L’attitude prudence de BAM vs les recommandations du FMI

Mais l’approche de BAM ne va-t-elle pas à l’encontre des recommandations du FMI, qui est favorable à une ouverture plus franche du régime de change ? «Chacun est dans son rôle !» estime-t-il, en précisant que «le FMI ne peut pas vous imposer des décisions qui pourraient avoir un effet boomerang. C’est à vous de gérer vos contraintes. Et en cas de problème, c’est la Banque centrale qui sera prise pour responsable». La prudence doit être de mise encore une fois, martèle l’invité de l’Info en Face qui semble plébisciter l’approche sage et graduelle de Bank Al-Maghrib. «La vision est très importante dans la conduite de ce genre de réforme. Les données, l’évolution de la situation, les indicateurs sont à surveiller, comme par exemple les revenus des phosphates ou les transferts des MRE», ajoute-t-il.

Maîtrise de l’inflation et compétitivité

L’inflation étant intimement liée au taux directeur fixé par BAM et à la politique monétaire en général, elle se trouve de ce fait au cœur de la conduite du chantier de la flexibilité du taux de change. Faut-il alors faire le choix entre une inflation maîtrisée et une compétitivité économique renforcée via une monnaie flexible ? La réponse de M. Haitami est sans équivoque. La gestion de la problématique inflationniste doit être prioritaire.

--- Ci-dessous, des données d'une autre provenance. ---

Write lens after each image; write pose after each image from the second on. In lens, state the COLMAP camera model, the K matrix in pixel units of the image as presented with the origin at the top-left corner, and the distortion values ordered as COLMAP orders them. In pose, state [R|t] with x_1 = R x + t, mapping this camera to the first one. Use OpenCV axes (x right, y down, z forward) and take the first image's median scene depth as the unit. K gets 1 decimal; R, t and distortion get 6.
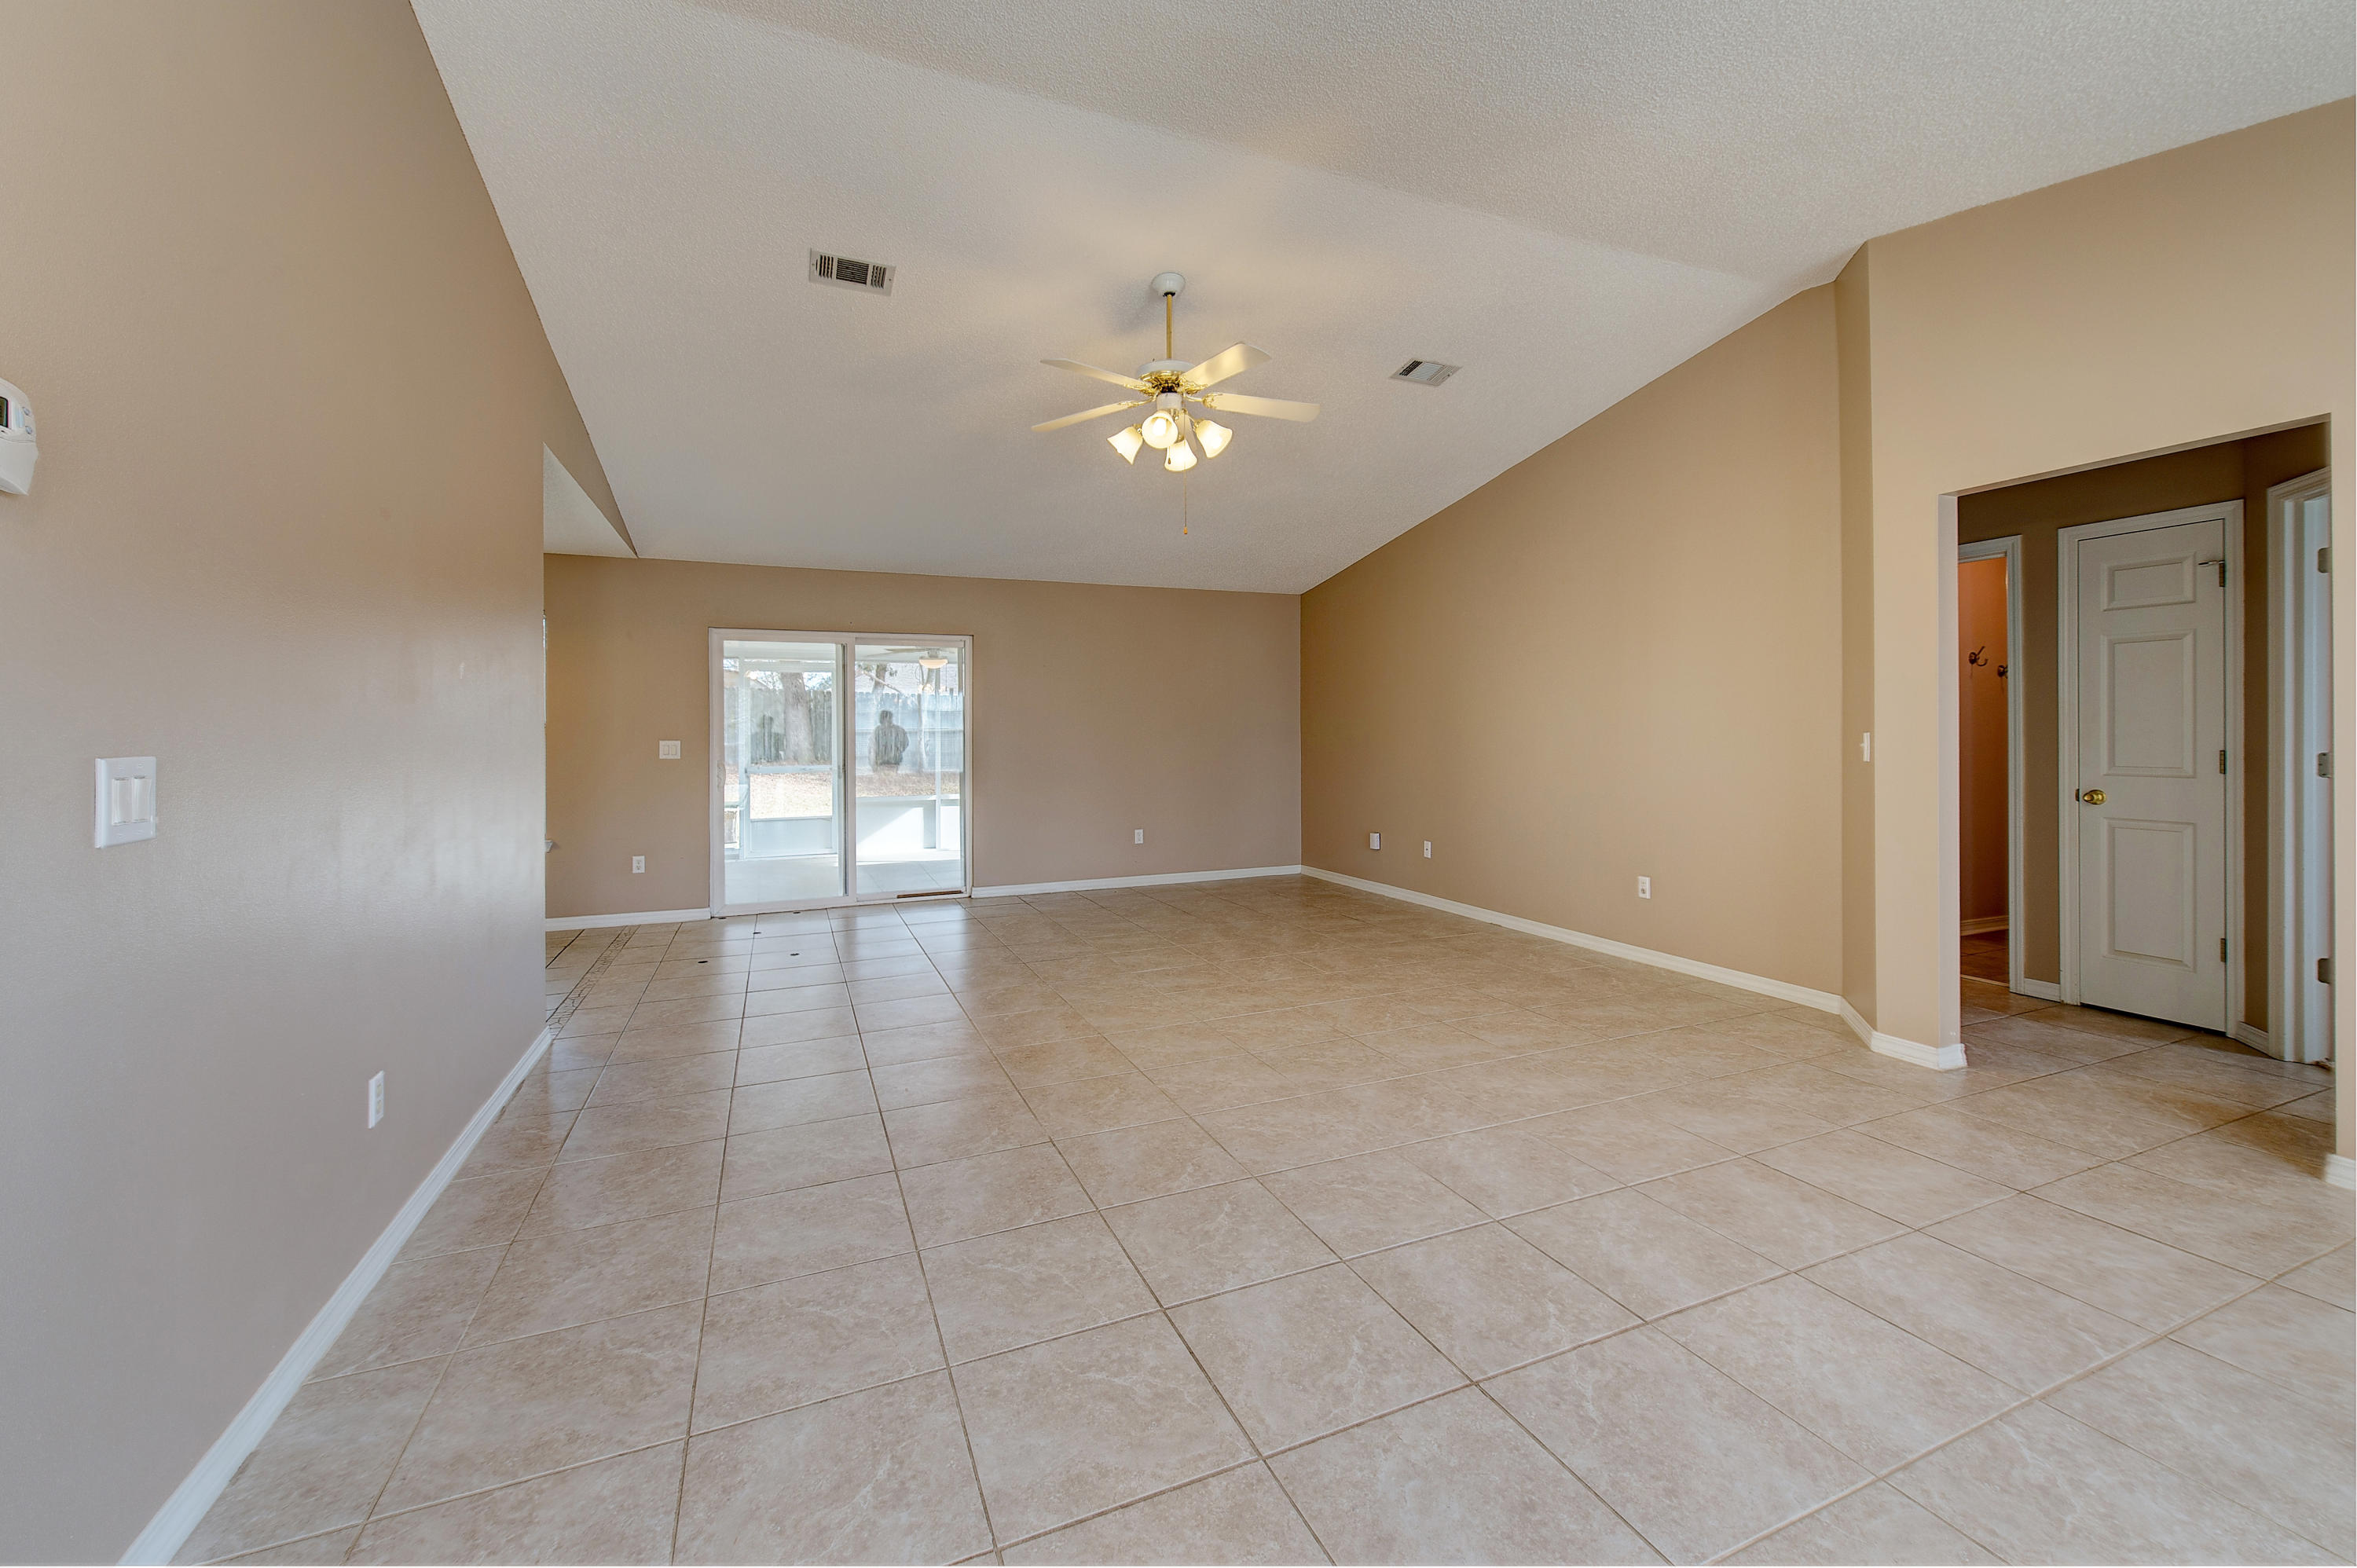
lens RADIAL K [[928.4, 0, 1260.4], [0, 928.4, 738.0], [0, 0, 1]] dist [0.007251, -0.000391]
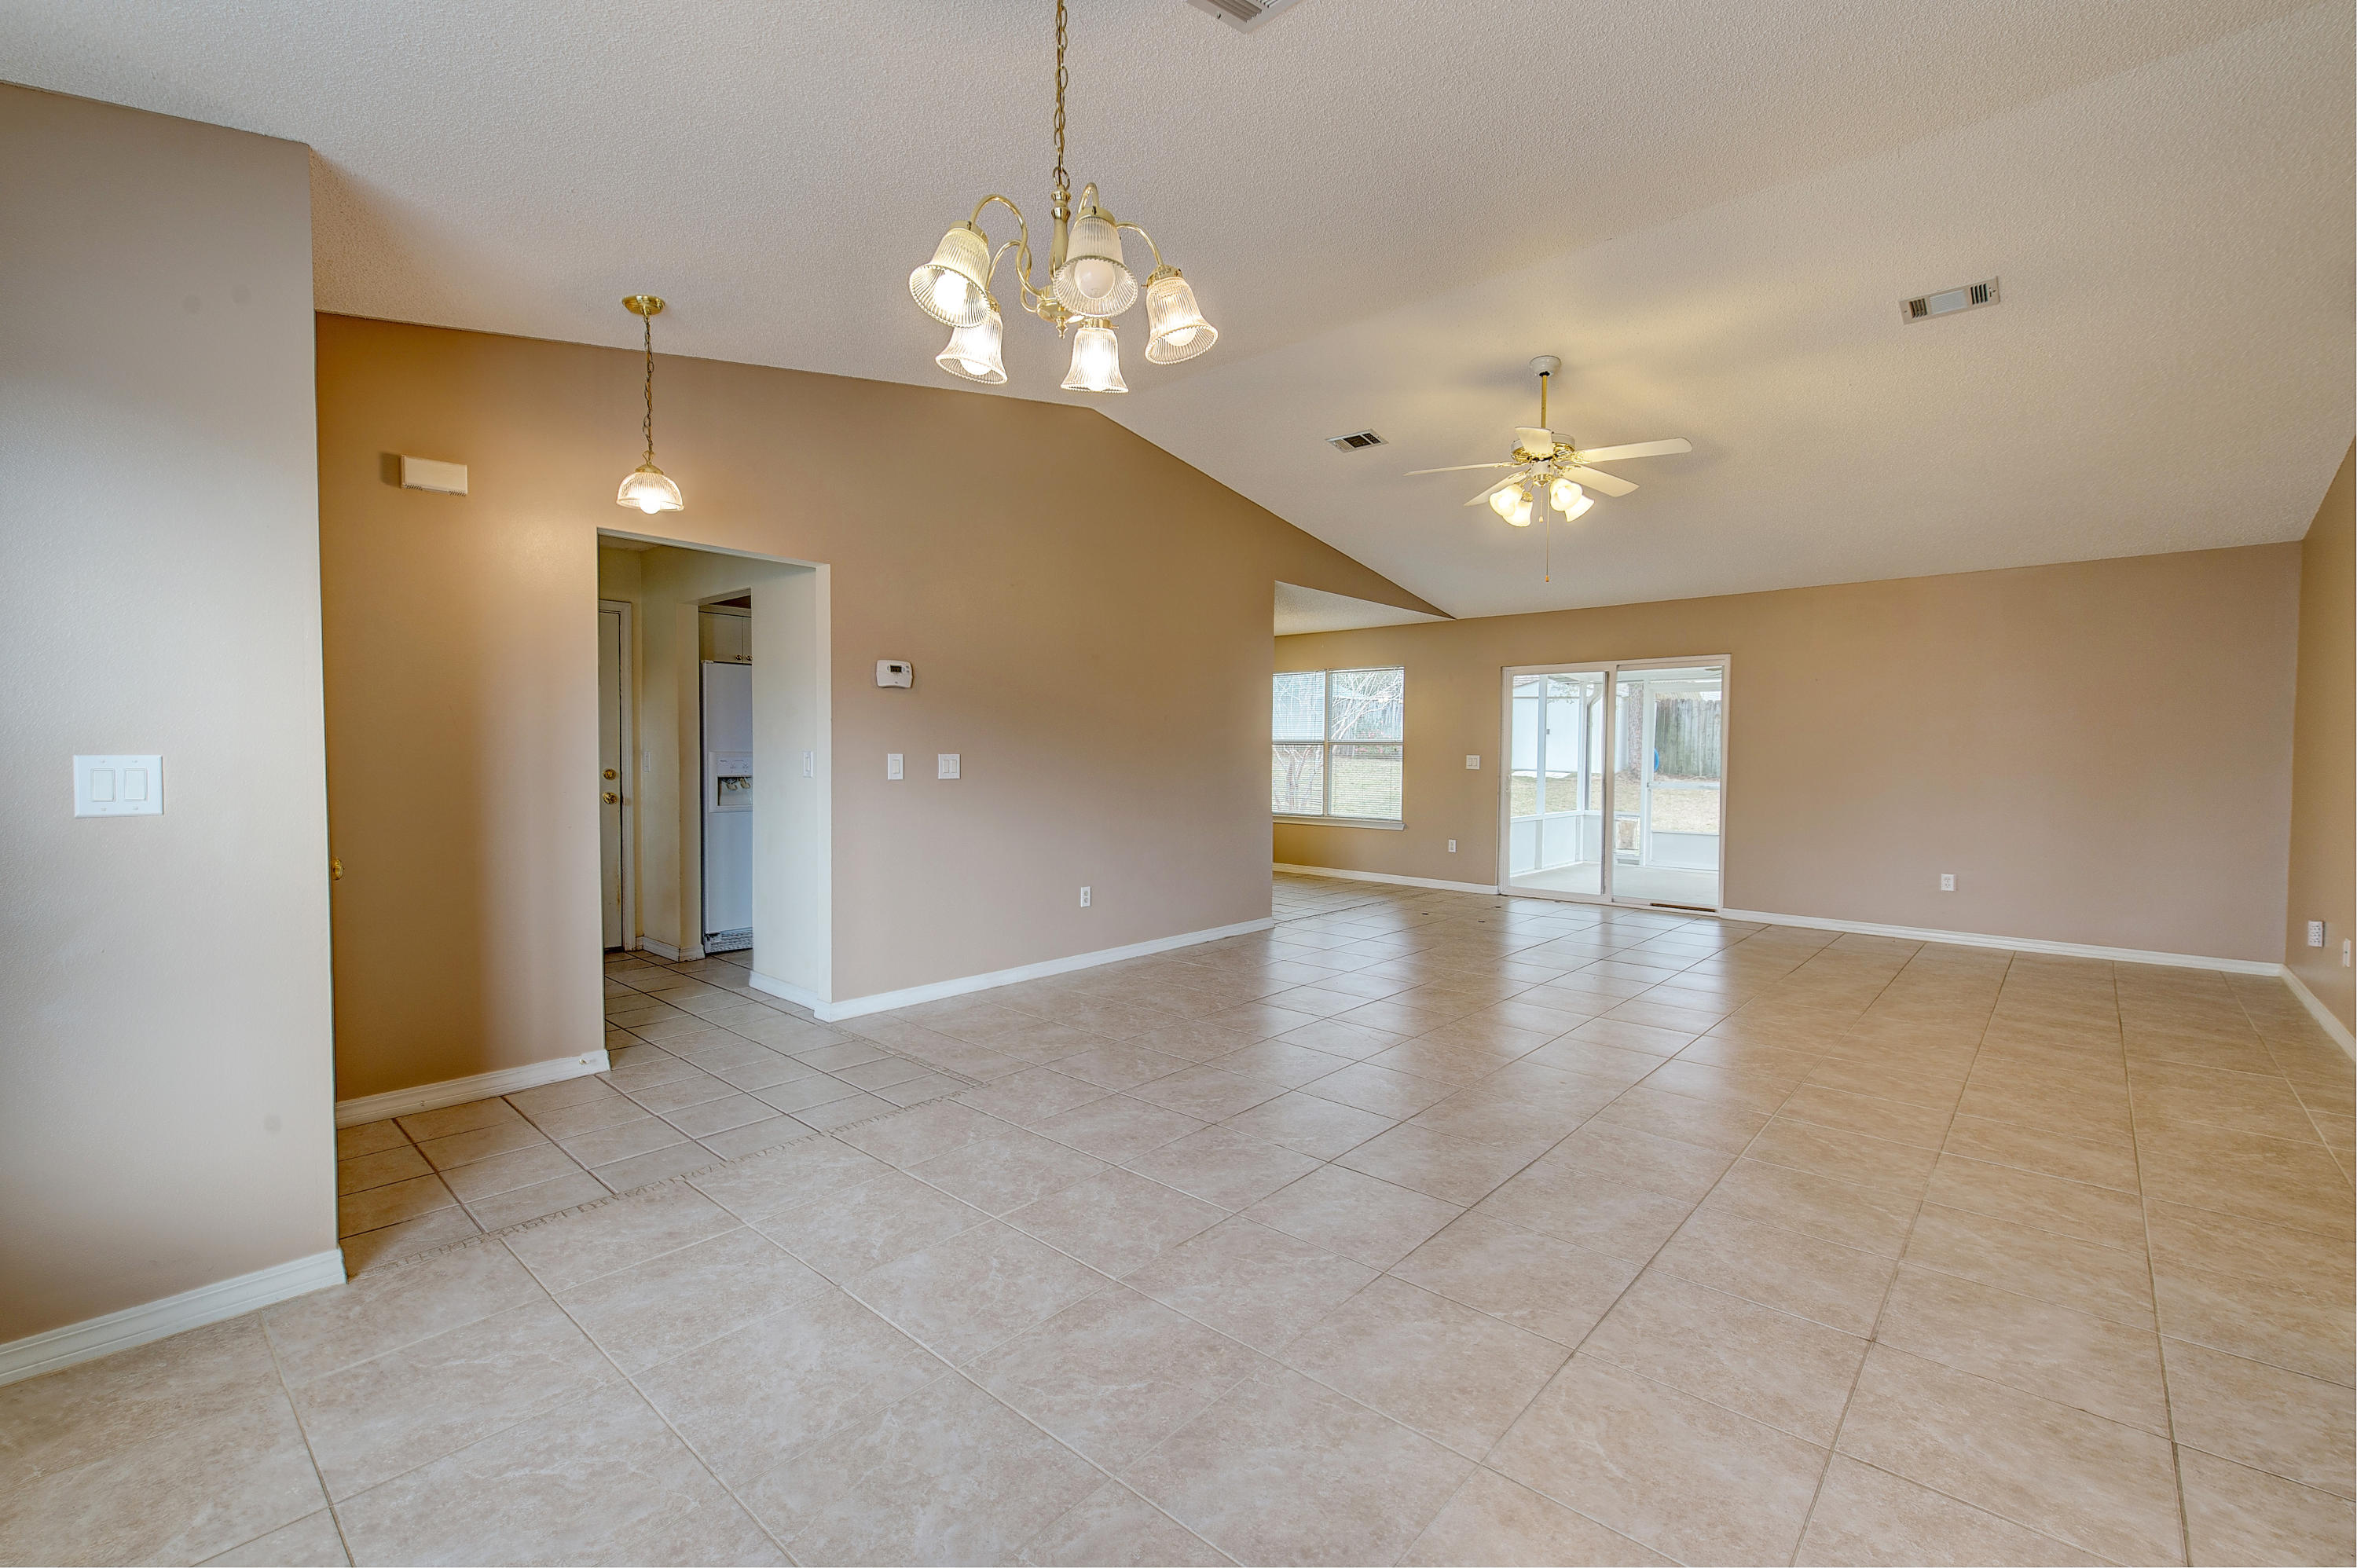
lens RADIAL K [[1025.2, 0, 1230.4], [0, 1025.2, 792.4], [0, 0, 1]] dist [0.001426, -0.000545]
pose [[0.439485, 0.047895, -0.896972, 1.015613], [-0.015604, 0.998834, 0.045689, -0.010082], [0.898114, -0.006083, 0.439720, 0.096946]]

«La maîtrise de l’inflation est un des outils de l’analyse de la stabilité d’une pays, c’est une donnée primordiale pour le Maroc. Et il ne faut pas perdre de vue que le Maroc est arrimé à l’Europe et qu’il faut de ce fait avoir un niveau compatible avec celui de nos partenaires européens, qu’ils soient touristes ou investisseurs», explique-t-il, estimant qu’une dévaluation du dirham ne serait pas un «choix intelligent». En effet, «le Maroc importe deux fois plus qu’il n’exporte. Certes, avec un dirham plus flexible on rendra les importations plus difficiles et les exportations plus faciles, mais nous avons des importations incompressibles (hydrocarbures notamment). Donc la dévaluation présente des avantages importants, mais pas dans la situation actuelle. Autant dire qu’une flexibilisation maîtrisée et graduelle du dirham est la meilleure formule, compte tenu de la conjoncture actuelle et des performances de l’économie marocaine.